The best cat of the day was naked. Tinkerbell is a Sphynx breed; she has no coat. She looked like a wrinkly eggplant with eyes. To the touch she felt like a microwaved peach. Or a hot water bottle wrapped in suede. This Sphynx breed has only now been in existence for about thirty years, however, the Cat Fancier’s Association stopped recognizing the pink-skinned kitties as a legitimate breed briefly in the 1980s because of rampant inbreeding. Cats like Tinkerbell are from some other bloodline that does not involve mating cousins. She was my favorite cat of the whole show.
There are seven rings where the cats are judged. Their owners bring the cats into one of the large vestibules off the side of the main floor and place their cats in separate cages. Then the cat is put on a small inspection table (lined with Hawaiian flowers, elephant grass and tiki masks) before a judge. Some judges will snuggle the cats and even kiss their paws. Some cats seem to know to butter up to a judge by pushing their faces into judges or closing their eyes blissfully while purring loudly. There was no such canoodling at Ring 3. The judge at Ring 3 would grab hold of each cat by their bellies and drop them with a thud on the table, to see how squarely each could land on his feet. This judge was a man in his 60s with a gray thinning crew cut, tweezed eyebrows and a small silver ring in his ear. During his silent inspection of the cats, he would run his hands down their spine, tug their ears and pluck their tails with his pinky in the air. His small mouth would purse, then he would squint and dismiss the cat. Needless to say, the tension at Ring 3 was immense. When it finally came time for him to announce his winners, he broke into a passionate eloquence for each cat. “He sparkles, he glistens, he glows,” he said about a champagne-colored Burmese cat. Thrusting a prize-winning American Wirehair into the air he said: “Look at her gentle profile and her scooped-out nose. Her bones are balanced and she is a winner.”
Spectators walked the floor of the grand exhibition hall with peacock feathers in their hands. The feather is used to draw the attention of the competing cats without petting them. Owners do not like it when you pet their cats because they have spent a lot of time grooming them to perfection. Persian and Himalayan cats have particularly leaky eyes that congeal into goo and so they require constant de-gooing throughout the day. Their faces are so flat and small that many essentially have their nose resting right between their eyes.
The most popular breed this year seemed to be the Japanese Bobtail. There were countless members of this breed in the competition. I do not care for this breed one bit. They lack personality and tails. They are prized for their angularity and high cheekbones, two features I neither possess nor actively covet. They have wedge-shaped heads, tubular bodies and lemon-shaped eyes. These are cats with light bones. All these Japanese Bobtails seemed haughty and their owners were ornery. I am biased towards cats with dense bones, snub noses, round faces and girth, like this astonishing British Short Hair.

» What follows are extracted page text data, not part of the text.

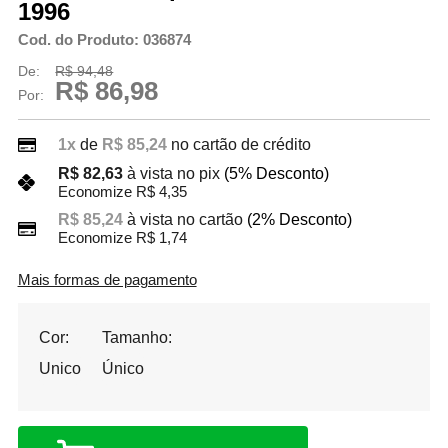
1996
Cod. do Produto: 036874
De:
R$ 94,48
R$ 86,98
Por:
1x
de
R$ 85,24
no cartão de crédito
R$ 82,63
à vista no pix
(5% Desconto)
Economize R$ 4,35
R$ 85,24
à vista no cartão
(2% Desconto)
Economize R$ 1,74
Mais formas de pagamento
Cor:
Tamanho:
Unico
Único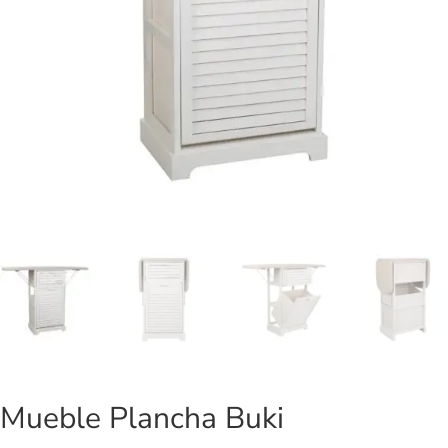
Mueble Plancha Buki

Household pets are the most popular and beloved category among the cat fanciers. This is a category for rescued cats, shelter mutts, domesticated strays; the genetic riffraff of the feline world. (Of course no such category exists in the Westminster Dog Show.) The crowd gets rowdy for this lot and the owners take particular pride in being, pardon the phrase, the underdogs. The judge for the Households told the crowd that he picked his winners based on their health, their personality and if they seemed like the sort of cat who would “curl up on a Vermont night in a rocking chair and read a book with you.” He said of Lancelot, a mustachioed mutt who was rescued from a shelter this March, “This cat has a gentle personality even though he had no one to love him. He lived on the streets and now he is cared for, he is alert, and he wants to know all your names.” Before making his final selection, the judge would take a pen and run it along the bars of each cat’s cage. When someone from the crowd asked about the mysterious ritual, the judge said, “That’s when I let the cats tell me what place they should get.” Lancelot placed third in the Household category.
Natasha Vargas-Cooper likes cats but is far more interested in gibbons and marmosets and men.